Give, as a JSON list of strings with one string per line and blank lines omitted, the lines in the entries below from the line with "термоконтроллеры" up to and including the line with "пластроны, заглушки".

▶ **Source data**
--- START ---

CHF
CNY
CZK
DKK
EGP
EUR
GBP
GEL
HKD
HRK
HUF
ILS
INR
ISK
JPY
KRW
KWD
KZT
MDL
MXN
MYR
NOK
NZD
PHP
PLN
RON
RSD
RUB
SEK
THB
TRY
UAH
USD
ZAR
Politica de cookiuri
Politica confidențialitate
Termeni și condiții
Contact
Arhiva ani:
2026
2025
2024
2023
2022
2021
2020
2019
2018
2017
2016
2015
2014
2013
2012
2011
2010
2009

--- END ---
--- START ---

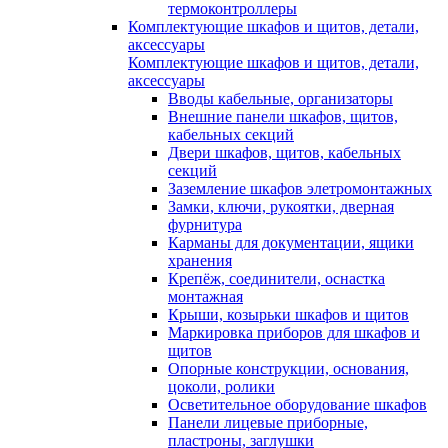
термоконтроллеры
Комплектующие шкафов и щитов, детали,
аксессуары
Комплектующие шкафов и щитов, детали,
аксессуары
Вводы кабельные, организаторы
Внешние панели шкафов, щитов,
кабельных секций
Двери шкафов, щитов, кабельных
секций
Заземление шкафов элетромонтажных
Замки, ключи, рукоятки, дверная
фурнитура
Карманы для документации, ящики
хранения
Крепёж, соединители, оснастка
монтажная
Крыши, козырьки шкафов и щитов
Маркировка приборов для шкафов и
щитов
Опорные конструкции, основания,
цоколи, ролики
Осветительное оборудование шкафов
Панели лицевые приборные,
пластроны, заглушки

--- END ---

▶ **Response**
[
  "термоконтроллеры",
  "Комплектующие шкафов и щитов, детали,",
  "аксессуары",
  "Комплектующие шкафов и щитов, детали,",
  "аксессуары",
  "Вводы кабельные, организаторы",
  "Внешние панели шкафов, щитов,",
  "кабельных секций",
  "Двери шкафов, щитов, кабельных",
  "секций",
  "Заземление шкафов элетромонтажных",
  "Замки, ключи, рукоятки, дверная",
  "фурнитура",
  "Карманы для документации, ящики",
  "хранения",
  "Крепёж, соединители, оснастка",
  "монтажная",
  "Крыши, козырьки шкафов и щитов",
  "Маркировка приборов для шкафов и",
  "щитов",
  "Опорные конструкции, основания,",
  "цоколи, ролики",
  "Осветительное оборудование шкафов",
  "Панели лицевые приборные,",
  "пластроны, заглушки"
]